It’s been a sorry start to the season for Carlisle United both on the pitch and in the stands. After three years of steady progress up the League One table, the club are struggling to dust themselves off from the tumble that left them lodged in a disappointing seventeenth last term.

There is cause for concern on the terraces too with the Cumbrians hemorrhaging fans almost as readily as they are shipping goals. Manager Gregg Abbot sees falling attendances as an inevitable product of wilting league performances, but in an increasingly corporate football landscape such a reductive outlook feels unsatisfactory, and recent trends suggest the 2013/14 season may be the trickiest yet for clubs reliant on a local following.

Abbot’s team have left a sorry mark on the table so far this season. With three games down United have registered a goal-difference of minus twelve having being stuffed in consecutive games by Leyton Orient, Bradford and Coventry, and are being kept mercifully from the foot of the table by the 10 point penalty imposed on the Sky Blues in the fallout from their own financial meltdown. At five years, Abbot’s tenure at Brunton Park is one of the longest in the Football League but after three seasons of climbing the table last year’s lower mid-table slump represented a blow – one that the current crop have struggled to bounce back from.

Abbot reflected last weekend that the players “will have to work harder to win back the fans that have gone missing” after Coventry left Brunton Park with a 4-0 win, citing average attendance figures from last season that had slumped dramatically on 2011/12. Sound reasoning from a man whose been in the job long enough to know a thing or two about spotting trends, but the days when healthy league form necessarily drew supporters en masse through the turnstiles are behind us. A glance at the record books show that Carlisle’s most industrious period of league form has coincided with a dramatic fall in attendances since 2008, with those missing fans that have been troubling Abbot numbering close to 2,000. Four years ago, the Cumbrians survived in the third tier by the skin of their teeth – a struggle that an average of 6,300 supporters turned out weekly to witness. Last season after a brief dalliance with the play-offs, those numbers never got near to 4,500.

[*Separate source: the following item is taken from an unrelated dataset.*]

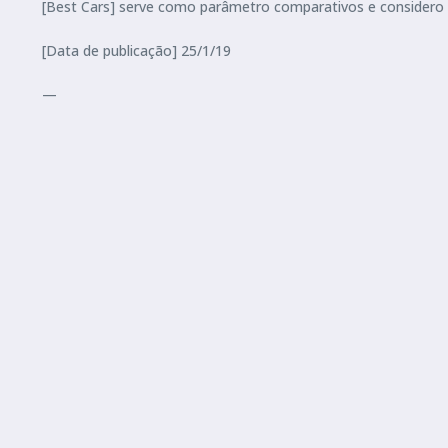
[Best Cars] serve como parâmetro comparativos e considero 
[Data de publicação] 25/1/19
—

That there is a problem to be addressed is hard-wired, especially for a club that takes around 35% of its income at the turnstiles, but the numbers suggest Abbot is wide of the mark in thinking that he can woo fans back via results alone. Outside of the top two divisions, resources are thin on the ground and for the most precious commodity – the paying fans – competition is fierce. Carlisle Managing Director John Nixon has already expressed fears that the aggressive expansion of the top divisions is tipping the structure of domestic football towards a critical imbalance: “There’s an awful lot of cash going into the top level of the game. They have whip hand… The Premier League are trying to run English football and it could drive us towards regional or part-time football.” £60million of a £4billion media agreement is likely to filter down to the third and fourth tiers in solidarity payments over a three year period, whilst the £23million a year doled out to each relegated club threatens to create a feeder-pool of clubs inaccessible to those lower down the pyramid.

As media channels and stadia at the top expand to accommodate a greater share of the football audience, a holistic approach to building between the Abbots and Nixons of the League has never been more central to the game’s survival. A 15 game unbeaten run for the Cumbrians (an unlikely scenario given that the club haven’t managed three consecutive wins throughout the former Bradford midfielder’s 5 year tenure) is unlikely in itself to re-direct the interests of fans from the soap-operas at Newcastle and Sunderland, especially as BT and Sky trip over themselves force their product under the noses of fans during every waking, working and leisure moment. But a more creative approach to the market might. Plymouth Argyle are in the early stages of a project to turn Home Park into a family-friendly leisure outlet of which the football club will be just one facet, whilst gimmicky publicity stunts at Macclesfield and Farnborough have made up for with initiative what they lack in class or sustainability.

Not that selling off playing time to well-to-do fans is the answer to Abbot’s frustrations, but the hope that the Cumbrians might yet play their way back into the consciousness of distracted fans is anachronistic and can only hold the club back. The drop in attendances since 2008 represents a loss of around £700,000 a year, and as Nixon is keenly aware “fans can stay at home, having paid for the TV, so they watch football there. They don’t want to come to a draughty stadium to cheer on a team at the bottom of League One.” The medium term problem faced by the club is that fans seem to feel similarly about a club performing well in the third tier, and BT have based a three year business model around just that assumption. A bloated media industry is putting the squeeze on the lower leagues in ways they were never designed to be able to handle. Adaptability is key as another season ticks over and United will have to learn quickly that it’s not all about what happens during ninety minutes.